Updating / replacing data that was loaded via Kafka-Indexer-task

I’m trying to understand a little bit more around the update use case, and how we would update our data after it has been loaded in druid.

Lets say I have a Kafka topic with 5 partitions, and we have an Kafka-indexing task to that will create 15 minute segments.

Now lets say we have now streamed in and processed data for 2019-01-01

Now one day later 2019-01-02, we have determined that we have some records that have changed, say we found 100 records at: 2019-01-01T20:00:00

So now I can ‘identify the’ the time-chunk (I believe that is the term?), which would be, 2019-01-01T20:00 logically to < 2019-01-01T20:15:00

Since we streamed it in via kafka, this means we in fact will have 5 segments where this data could live?, and our ‘updated/new data’ may be 1 or more segment files in that time chunk.

So in this case…we could:

Option1:

  1. Extract all the data from druid, with a query,

  2. Merge it offline into a data file (with the updated/new records)

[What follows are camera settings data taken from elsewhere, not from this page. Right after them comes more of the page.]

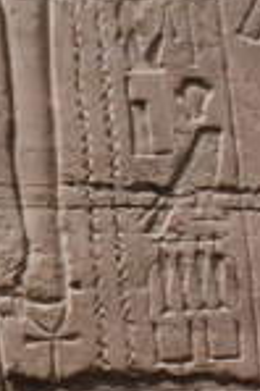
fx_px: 2047
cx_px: -326
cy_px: 104
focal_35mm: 189
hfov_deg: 6.9
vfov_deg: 10.9
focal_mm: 25
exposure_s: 1/500
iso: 1600
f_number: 11
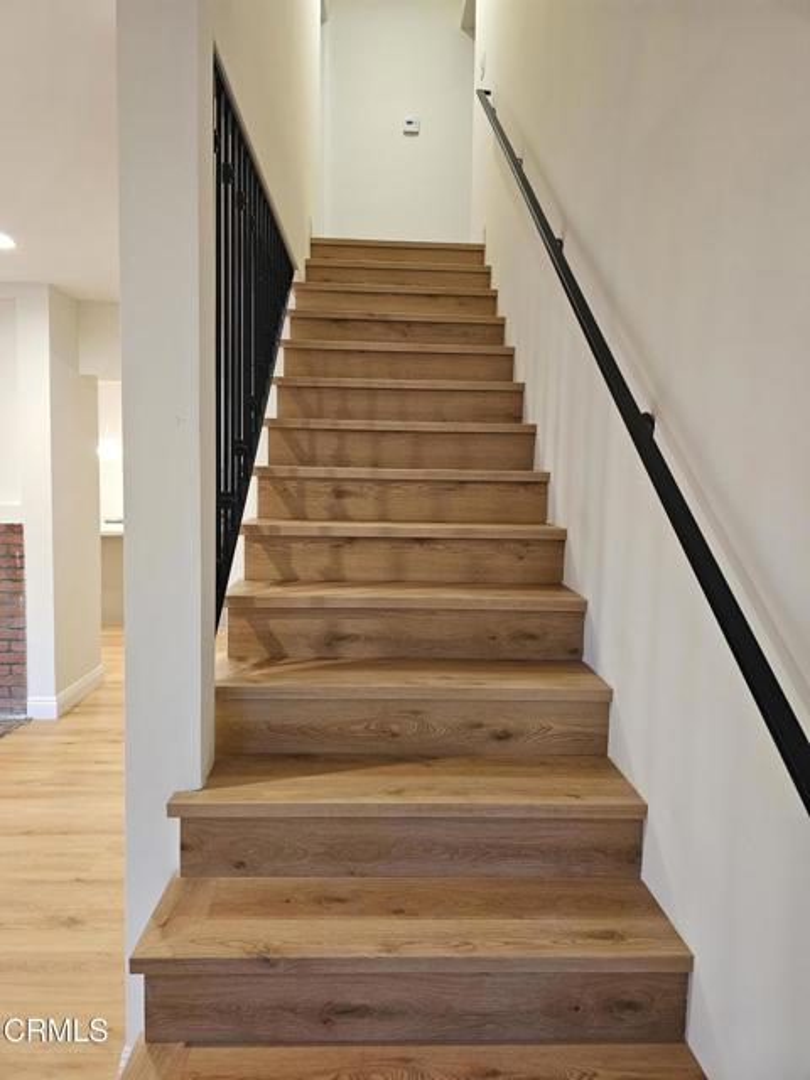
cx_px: 405
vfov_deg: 73.9
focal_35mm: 23
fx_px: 718
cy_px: 540
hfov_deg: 58.9
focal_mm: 6.3
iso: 800
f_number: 1.7
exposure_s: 1/120
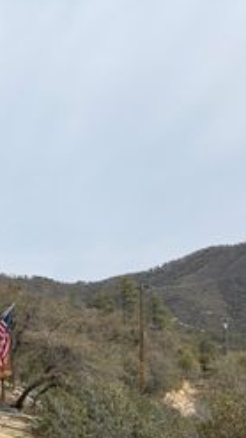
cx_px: -170
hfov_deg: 18.6
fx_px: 614
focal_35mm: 53
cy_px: 324
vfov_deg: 38.3
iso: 80
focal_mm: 6.76
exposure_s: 1/5319
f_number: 1.78
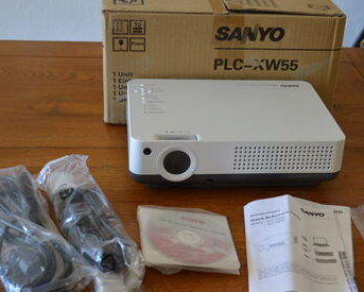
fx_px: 636
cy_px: 167
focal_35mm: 59
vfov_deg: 25.8
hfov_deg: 31.8
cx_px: 218
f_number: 4.5
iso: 400
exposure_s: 1/25
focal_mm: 30
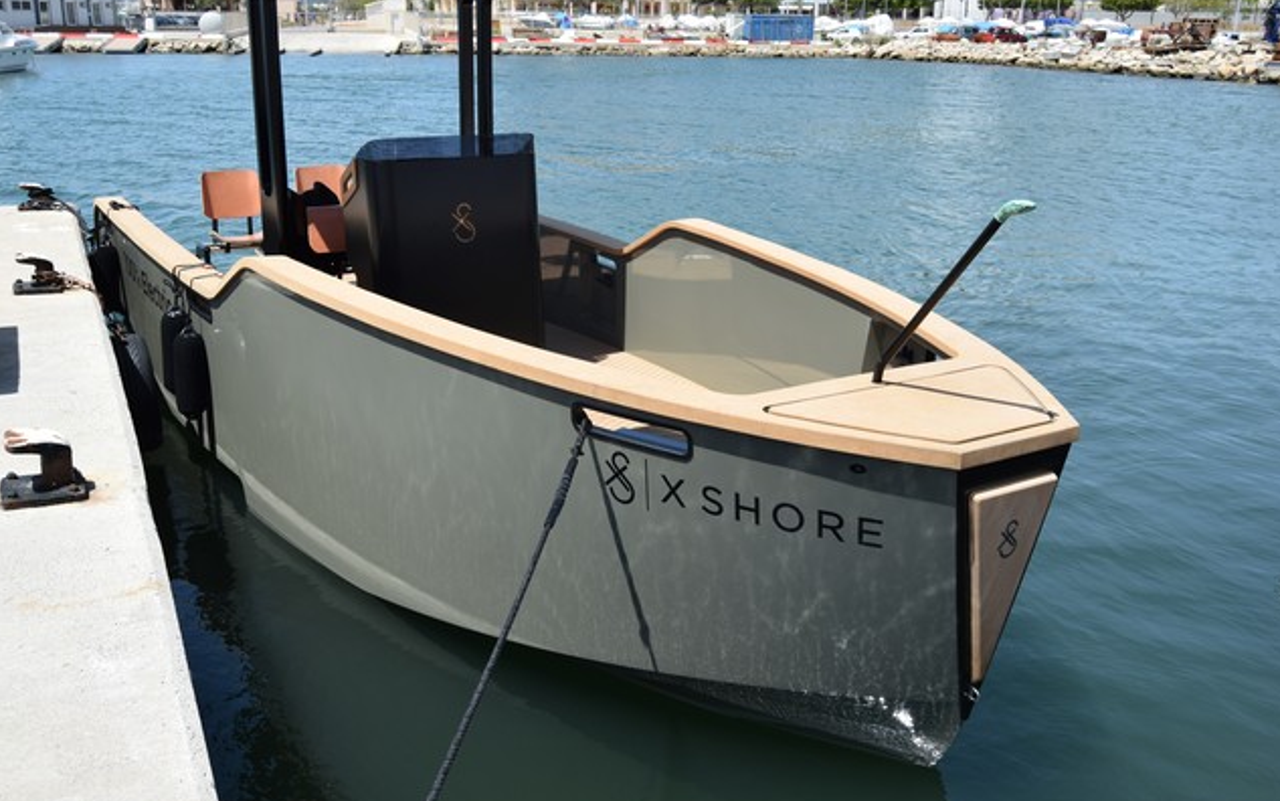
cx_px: 643
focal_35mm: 34
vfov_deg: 37.3
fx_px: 1186
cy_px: 389
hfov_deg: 56.7
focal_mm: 22
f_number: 8
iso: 100
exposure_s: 1/250
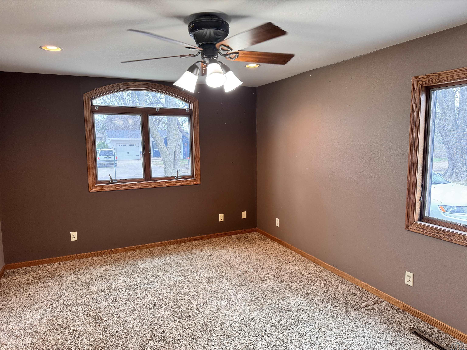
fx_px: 324
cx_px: 234
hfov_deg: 71.6
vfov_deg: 56.8
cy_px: 175
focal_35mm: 24
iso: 200
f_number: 1.78
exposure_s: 1/60
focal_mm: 6.76
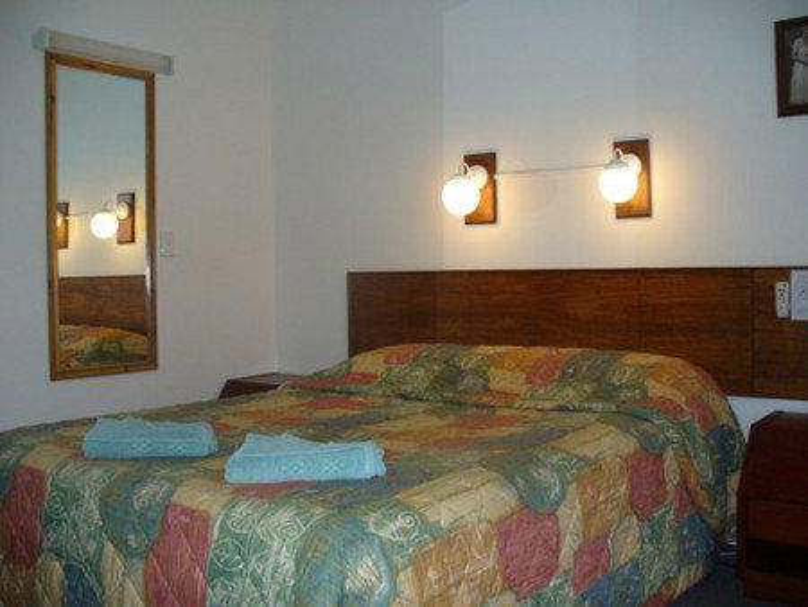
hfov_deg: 50.1
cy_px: 304
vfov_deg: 38.7
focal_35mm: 37
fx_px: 864
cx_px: 404
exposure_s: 1/60
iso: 150
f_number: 2.8
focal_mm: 6.1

  3. Create new ‘FileIndexing task’, and re-process

–> This would now ‘replace’ the old 5 indexes at that time chunk?, or would we need…also then delete the old segments?

Option 2:

  1. Create a new Data file (not via druid extract), with the proper data for that 15 minute window,

  2. dump to to file.

  3. Create new ‘FileIndexing task’, and re-process

–> Again same question above: This would now ‘replace’ the old 5 indexes at that time chunk?, or would we need…also then delete the old segments?

Option 3:

  1. Create a NEW Kafka TOPIC, and dump our merged data into that topic.

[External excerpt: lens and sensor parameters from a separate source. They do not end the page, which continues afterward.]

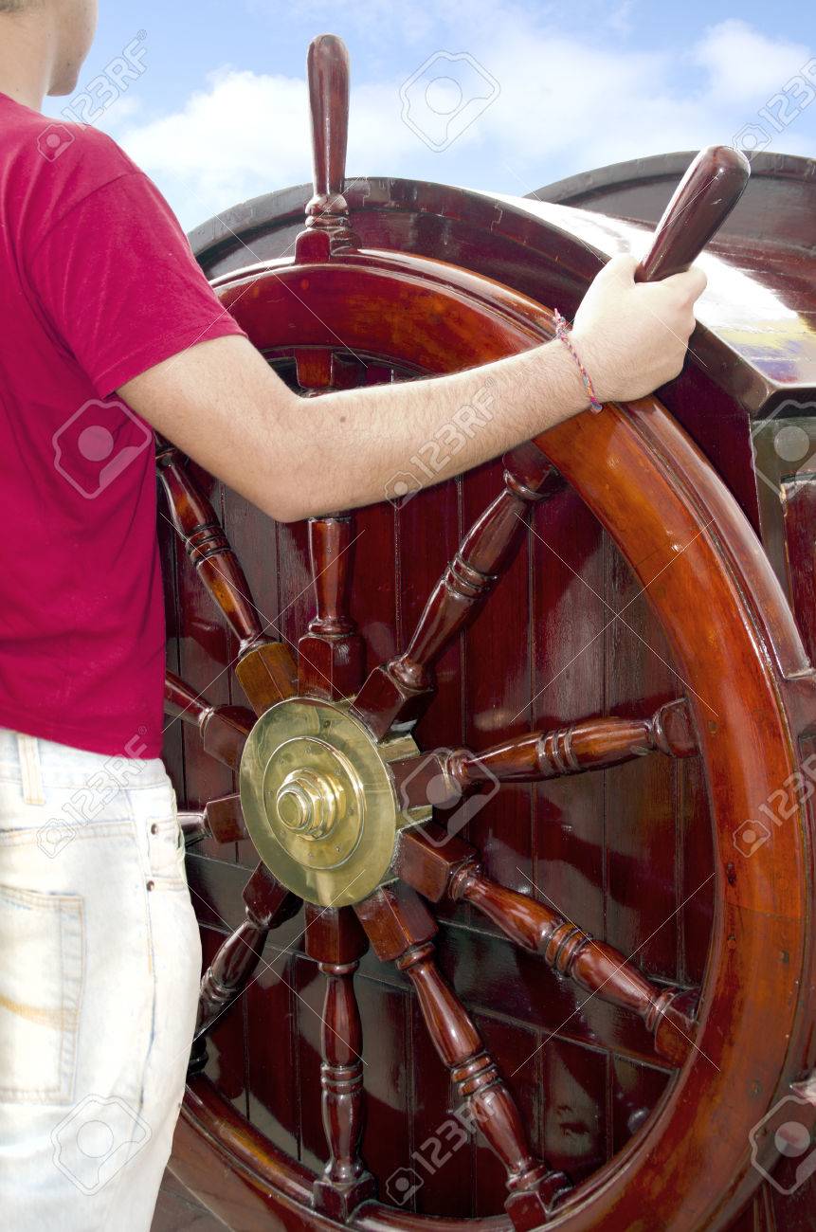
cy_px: 616
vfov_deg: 46.5
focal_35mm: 42
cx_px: 408
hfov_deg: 31.8
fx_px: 1434
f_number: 4.5
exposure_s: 1/180
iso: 400
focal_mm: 28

  2. Drop/Kill the old time-chunk (the 5 segment files)

  3. Create new Kafka-Indexing-Task, (with the same data-source-name)

Would all 3 of the options make sense? and are they even possible? (I’m suspecting option 3 is maybe the most questionable?)

Dan

Hey Dan,

Option 2 is the most common that I have seen in real world situations. It takes advantage of the fact that Druid’s batch indexing defaults to ‘overwrite by interval’ mode, meaning you can use it to replace stream-ingested data.

People do option 1 sometimes too and it can also work - you just need to export the data first.

Option 3 wouldn’t work as you’ve written it, since you can only have one topic reading into a datasource at a time. But, you could tweak it slightly: first, drop the old time chunk; then, write the fixed / merged data into the original kafka topic. That would work.